13  Pure ML

Tip

We show an example using LASSO aproach

14 Pure ML approach (LASSO)

Start with all recurrence variables (EC in the following equation)

Say, 100 proxies (associated with outcome) were selected by LASSO approach (ML-hdPS)

14.1 Choose variables associated with outcome

proxy.dim <- out2 # from step 3
dim(proxy.dim) 
#> [1] 7585  143
proxy.dim$id <- proxy.dim$idx
proxy.dim$idx <- NULL
fullcovproxy.data <- merge(data.complete[,c("id",
                                    outcome, 
                                    exposure, 
                                    investigator.specified.covariates)], 
                       proxy.dim, by = "id")
dim(fullcovproxy.data)
#> [1] 3839  170
fullcovproxy.data$outcome <- as.numeric(I(fullcovproxy.data$diabetes=='Yes'))
fullcovproxy.data$exposure <- as.numeric(I(fullcovproxy.data$obese=='Yes'))
proxy.list <- names(out2[-1])
# out3$autoselected_covariate_df[,-1] for hybrid 
# out2 is from step2$recurrence_data
covarsTfull <- c(investigator.specified.covariates, proxy.list)
Y.form <- as.formula(paste0(c("outcome~ exposure", 
                              covarsTfull), collapse = "+") )
covar.mat <- model.matrix(Y.form, data = fullcovproxy.data)[,-1]
lasso.fit<-glmnet::cv.glmnet(y = fullcovproxy.data$outcome, 
                             x = covar.mat, 
                             type.measure='mse',
                             family="binomial",
                             alpha = 1, 
                             nfolds = 5)
coef.fit<-coef(lasso.fit,s='lambda.min',exact=TRUE)
sel.variables<-row.names(coef.fit)[which(as.numeric(coef.fit)!=0)]
proxy.list.sel.ml <- proxy.list[proxy.list %in% sel.variables]
length(proxy.list.sel.ml)
#> [1] 54
  • From all proxies, we try to identify proxies that are empirically associated with the outcome based on a multivariate LASSO (outcome with all proxies in one model).
  • Note that LASSO model is choosing variables based on association with the outcome conditional on the ’exposure`.
  • Variable selection is only happening for proxy variables.
  • Investigator specified variables are not being subject to variable selection.

14.2 Build model formula based on selected variables

covform <- paste0(investigator.specified.covariates, collapse = "+")
proxyform <- paste0(proxy.list.sel.ml, collapse = "+")
rhsformula <- paste0(c(covform, proxyform), collapse = "+")
ps.formula <- as.formula(paste0("exposure", "~", rhsformula))

Build propensity score model based on selected variables based on LASSO.

14.3 Fit the PS model

hdps.data <- fullcovproxy.data
require(WeightIt)
W.out <- weightit(ps.formula, 
                    data = hdps.data, 
                    estimand = "ATE",
                    method = "ps")

Propensity score model fit to be able to calculate the inverse probability weights.

14.4 Obtain log-OR from unadjusted outcome model

out.formula <- as.formula(paste0("outcome", "~", "exposure"))
fit <- glm(out.formula,
            data = hdps.data,
            weights = W.out$weights,
            family= binomial(link = "logit"))
fit.summary <- summary(fit)$coef["exposure",
                                 c("Estimate", 
                                   "Std.
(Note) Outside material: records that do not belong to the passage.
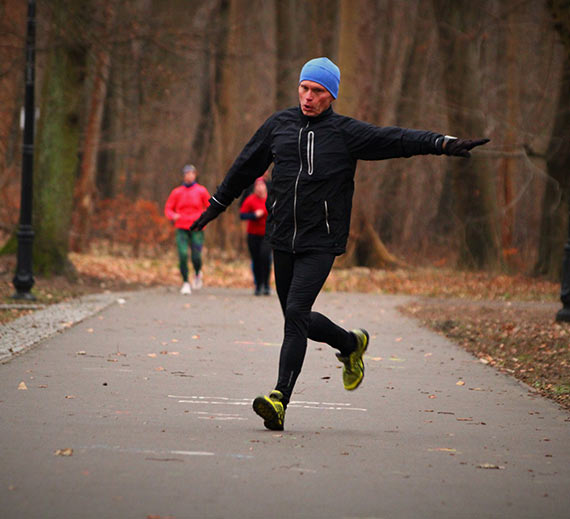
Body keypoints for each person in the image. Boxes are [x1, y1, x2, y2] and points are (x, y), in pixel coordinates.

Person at [191, 57, 489, 430]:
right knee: (295, 318)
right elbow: (244, 167)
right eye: (304, 88)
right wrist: (214, 207)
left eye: (317, 91)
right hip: (282, 236)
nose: (309, 97)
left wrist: (442, 143)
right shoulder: (279, 126)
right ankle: (349, 345)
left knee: (297, 311)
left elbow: (395, 139)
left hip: (321, 241)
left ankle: (279, 398)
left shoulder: (346, 133)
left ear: (331, 95)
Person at [164, 164, 210, 295]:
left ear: (195, 175)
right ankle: (185, 282)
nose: (189, 176)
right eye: (187, 173)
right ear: (183, 176)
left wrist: (203, 219)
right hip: (181, 227)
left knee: (196, 256)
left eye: (191, 173)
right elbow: (168, 208)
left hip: (196, 228)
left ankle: (197, 273)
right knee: (183, 254)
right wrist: (173, 216)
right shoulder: (177, 192)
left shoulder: (201, 191)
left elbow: (209, 207)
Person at [240, 177, 272, 295]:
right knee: (256, 259)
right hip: (253, 234)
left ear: (265, 187)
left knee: (265, 257)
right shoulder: (250, 200)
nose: (259, 188)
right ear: (254, 188)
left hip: (267, 234)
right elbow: (242, 215)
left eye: (261, 185)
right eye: (257, 186)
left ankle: (267, 284)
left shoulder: (271, 199)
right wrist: (254, 215)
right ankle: (258, 285)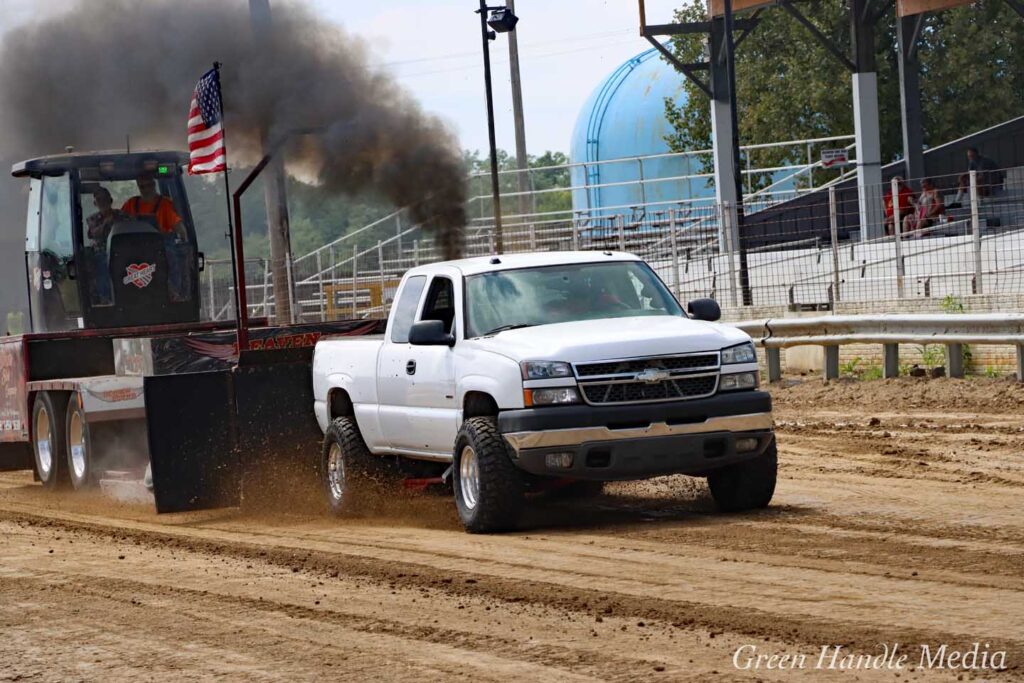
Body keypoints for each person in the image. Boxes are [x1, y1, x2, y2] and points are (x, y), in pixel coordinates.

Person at [121, 174, 188, 241]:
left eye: (149, 185)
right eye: (142, 187)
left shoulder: (164, 204)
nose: (146, 189)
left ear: (154, 184)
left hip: (161, 247)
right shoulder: (131, 203)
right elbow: (118, 223)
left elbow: (180, 229)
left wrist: (183, 242)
Error", 
                                   "Pr(>|z|)")]
fit.summary[2] <- sqrt(sandwich::sandwich(fit)[2,2])
require(lmtest)
conf.int <- confint(fit, "exposure", level = 0.95, method = "hc1")
fit.summary_with_ci <- c(fit.summary, conf.int)
knitr::kable(t(round(fit.summary_with_ci,2))) 
Estimate Std. Error Pr(>|z|) 2.5 % 97.5 %
0.29 0.13 0 0.19 0.39

Summary of results (log-OR).